Organized by the UD College of Engineering, the immersive experience challenges underrepresented students to embrace the schedule of a first-year master’s student both in classes and outside activities.
It is a multi-disciplinary STEM-based effort involving four colleges Agriculture and Natural Resources, Arts and Sciences, Earth, Ocean, and Environment, and Engineering and the McNair Scholars Program, which includes courses in calculus, chemistry and biochemistry, as well as modules in graduate prep, technical writing, professional etiquette and career exploration.
Over 10 campus STEM departments contributed to the program’s seminar series, briefing program participants on graduate-level opportunities within their various disciplines.
Team research projects provided participants actual experience in producing PowerPoint presentations and writing research proposals, while tours of the Delaware Biotechnology Institute and the College of Earth, Ocean, and Environment’s Hugh R. Sharp Campus in Lewes, Del., highlighted many available career paths.

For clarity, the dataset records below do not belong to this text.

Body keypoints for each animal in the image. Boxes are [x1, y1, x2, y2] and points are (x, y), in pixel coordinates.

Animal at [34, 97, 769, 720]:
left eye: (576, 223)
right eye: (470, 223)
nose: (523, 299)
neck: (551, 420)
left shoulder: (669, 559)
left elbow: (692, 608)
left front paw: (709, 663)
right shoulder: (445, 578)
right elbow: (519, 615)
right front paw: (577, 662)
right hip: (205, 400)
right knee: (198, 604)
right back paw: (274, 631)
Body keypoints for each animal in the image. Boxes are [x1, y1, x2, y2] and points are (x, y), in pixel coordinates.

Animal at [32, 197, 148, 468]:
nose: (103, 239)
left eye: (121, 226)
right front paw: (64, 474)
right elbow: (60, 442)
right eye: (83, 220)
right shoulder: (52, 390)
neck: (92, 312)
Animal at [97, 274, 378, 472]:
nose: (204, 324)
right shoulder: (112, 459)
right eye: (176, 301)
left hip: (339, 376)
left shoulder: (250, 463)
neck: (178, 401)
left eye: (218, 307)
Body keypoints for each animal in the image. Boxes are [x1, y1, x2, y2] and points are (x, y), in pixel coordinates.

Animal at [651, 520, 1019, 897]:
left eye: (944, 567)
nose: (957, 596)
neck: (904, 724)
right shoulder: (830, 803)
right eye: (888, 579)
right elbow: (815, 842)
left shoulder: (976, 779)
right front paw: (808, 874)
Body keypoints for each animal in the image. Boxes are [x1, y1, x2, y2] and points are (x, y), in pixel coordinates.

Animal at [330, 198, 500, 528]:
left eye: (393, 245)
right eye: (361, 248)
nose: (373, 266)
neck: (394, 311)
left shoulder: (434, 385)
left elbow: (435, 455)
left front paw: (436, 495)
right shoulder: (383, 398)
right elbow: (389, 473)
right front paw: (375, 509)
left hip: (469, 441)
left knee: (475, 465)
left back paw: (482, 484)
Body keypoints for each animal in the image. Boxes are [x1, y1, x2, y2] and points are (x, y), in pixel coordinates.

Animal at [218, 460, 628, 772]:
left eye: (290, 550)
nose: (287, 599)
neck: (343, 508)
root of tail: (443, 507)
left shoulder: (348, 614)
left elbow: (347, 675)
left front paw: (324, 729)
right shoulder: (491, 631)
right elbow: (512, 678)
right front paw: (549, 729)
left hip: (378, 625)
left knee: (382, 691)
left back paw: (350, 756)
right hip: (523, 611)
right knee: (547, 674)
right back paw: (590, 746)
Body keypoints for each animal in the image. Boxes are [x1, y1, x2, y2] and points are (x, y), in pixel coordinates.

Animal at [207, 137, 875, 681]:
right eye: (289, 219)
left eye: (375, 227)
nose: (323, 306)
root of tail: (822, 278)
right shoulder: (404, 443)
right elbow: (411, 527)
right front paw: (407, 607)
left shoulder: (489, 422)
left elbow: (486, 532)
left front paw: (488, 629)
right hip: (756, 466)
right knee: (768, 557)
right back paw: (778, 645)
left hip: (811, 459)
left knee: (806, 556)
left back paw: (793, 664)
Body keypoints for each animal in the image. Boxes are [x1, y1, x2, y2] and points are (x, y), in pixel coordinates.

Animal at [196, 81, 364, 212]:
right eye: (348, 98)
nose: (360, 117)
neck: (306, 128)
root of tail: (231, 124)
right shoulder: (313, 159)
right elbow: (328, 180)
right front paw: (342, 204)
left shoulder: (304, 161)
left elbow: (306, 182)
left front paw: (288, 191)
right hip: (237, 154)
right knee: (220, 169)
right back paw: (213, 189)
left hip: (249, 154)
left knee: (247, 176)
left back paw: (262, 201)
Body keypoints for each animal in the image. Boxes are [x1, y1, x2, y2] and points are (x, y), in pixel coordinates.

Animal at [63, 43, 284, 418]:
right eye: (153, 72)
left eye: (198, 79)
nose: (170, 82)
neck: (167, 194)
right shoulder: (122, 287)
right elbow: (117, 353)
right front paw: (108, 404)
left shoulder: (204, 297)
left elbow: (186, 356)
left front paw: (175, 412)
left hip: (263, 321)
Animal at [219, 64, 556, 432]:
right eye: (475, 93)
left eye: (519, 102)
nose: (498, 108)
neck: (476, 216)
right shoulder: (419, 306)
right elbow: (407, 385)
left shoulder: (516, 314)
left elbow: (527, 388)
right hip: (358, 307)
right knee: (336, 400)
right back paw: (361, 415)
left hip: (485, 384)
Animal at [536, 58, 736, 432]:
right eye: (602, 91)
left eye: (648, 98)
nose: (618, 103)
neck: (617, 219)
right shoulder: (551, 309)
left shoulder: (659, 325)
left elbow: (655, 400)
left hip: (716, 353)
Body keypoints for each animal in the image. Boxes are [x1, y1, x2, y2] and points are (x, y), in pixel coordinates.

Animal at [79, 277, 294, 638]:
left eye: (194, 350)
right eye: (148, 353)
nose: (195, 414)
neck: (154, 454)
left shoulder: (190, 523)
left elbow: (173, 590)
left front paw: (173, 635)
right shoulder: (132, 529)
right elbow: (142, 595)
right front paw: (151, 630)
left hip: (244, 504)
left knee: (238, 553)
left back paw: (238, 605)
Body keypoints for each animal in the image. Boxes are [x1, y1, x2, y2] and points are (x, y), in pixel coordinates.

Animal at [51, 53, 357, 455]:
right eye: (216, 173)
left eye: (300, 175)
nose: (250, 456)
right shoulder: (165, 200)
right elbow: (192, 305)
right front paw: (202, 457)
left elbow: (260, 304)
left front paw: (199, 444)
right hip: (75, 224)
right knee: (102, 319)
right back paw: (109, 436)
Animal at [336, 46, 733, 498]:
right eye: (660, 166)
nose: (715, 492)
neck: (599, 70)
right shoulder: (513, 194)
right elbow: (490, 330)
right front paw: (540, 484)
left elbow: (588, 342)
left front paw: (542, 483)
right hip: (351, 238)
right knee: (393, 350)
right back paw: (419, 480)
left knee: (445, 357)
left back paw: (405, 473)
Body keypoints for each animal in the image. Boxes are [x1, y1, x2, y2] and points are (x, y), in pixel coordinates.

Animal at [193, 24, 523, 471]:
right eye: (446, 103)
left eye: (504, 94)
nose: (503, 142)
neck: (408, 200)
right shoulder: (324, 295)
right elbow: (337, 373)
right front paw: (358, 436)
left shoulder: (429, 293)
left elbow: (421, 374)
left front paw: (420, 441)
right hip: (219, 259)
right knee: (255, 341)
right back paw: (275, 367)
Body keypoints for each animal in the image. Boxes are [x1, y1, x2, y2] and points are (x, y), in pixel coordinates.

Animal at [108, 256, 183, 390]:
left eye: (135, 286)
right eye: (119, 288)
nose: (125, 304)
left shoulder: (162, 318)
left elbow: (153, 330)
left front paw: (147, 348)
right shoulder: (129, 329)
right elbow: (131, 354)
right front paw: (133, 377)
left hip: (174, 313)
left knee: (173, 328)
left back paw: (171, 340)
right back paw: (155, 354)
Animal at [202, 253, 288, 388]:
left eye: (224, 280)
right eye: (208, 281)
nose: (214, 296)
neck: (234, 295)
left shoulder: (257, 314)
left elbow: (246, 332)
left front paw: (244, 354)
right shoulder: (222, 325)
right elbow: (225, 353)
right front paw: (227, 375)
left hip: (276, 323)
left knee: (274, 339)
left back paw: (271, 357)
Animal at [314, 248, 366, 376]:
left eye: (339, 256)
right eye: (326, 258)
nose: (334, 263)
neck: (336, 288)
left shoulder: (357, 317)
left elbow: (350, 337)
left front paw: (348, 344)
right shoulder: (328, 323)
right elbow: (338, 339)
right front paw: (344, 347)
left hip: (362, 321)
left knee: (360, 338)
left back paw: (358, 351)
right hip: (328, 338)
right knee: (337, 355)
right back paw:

Prospere said she particularly appreciated the GRE preparatory class and the faculty’s view on what makes a good graduate school application. “I now understand the work ahead of me,” she said.
D'Angelo Rucker said the experience broadened his perspective on the future. “We can all go to graduate school and succeed, we just need to work hard,” said the computer information technology major at Norfolk State University.
In a new extension of the program, UD recently initiated a memorandum of understanding with EAA that will enable students who earn EAA fellowships to attend any one of UD’s four STEM colleges.
“This is a key opportunity to partner with EAA and increase the talented pool of students pursuing graduate study at the University of Delaware,” explained Vaughan.
During the program’s closing ceremony, Jamal Jackson, a rising senior at Johnson C. Smith University, expressed his gratitude to Vaughan and the other administrators and faculty involved.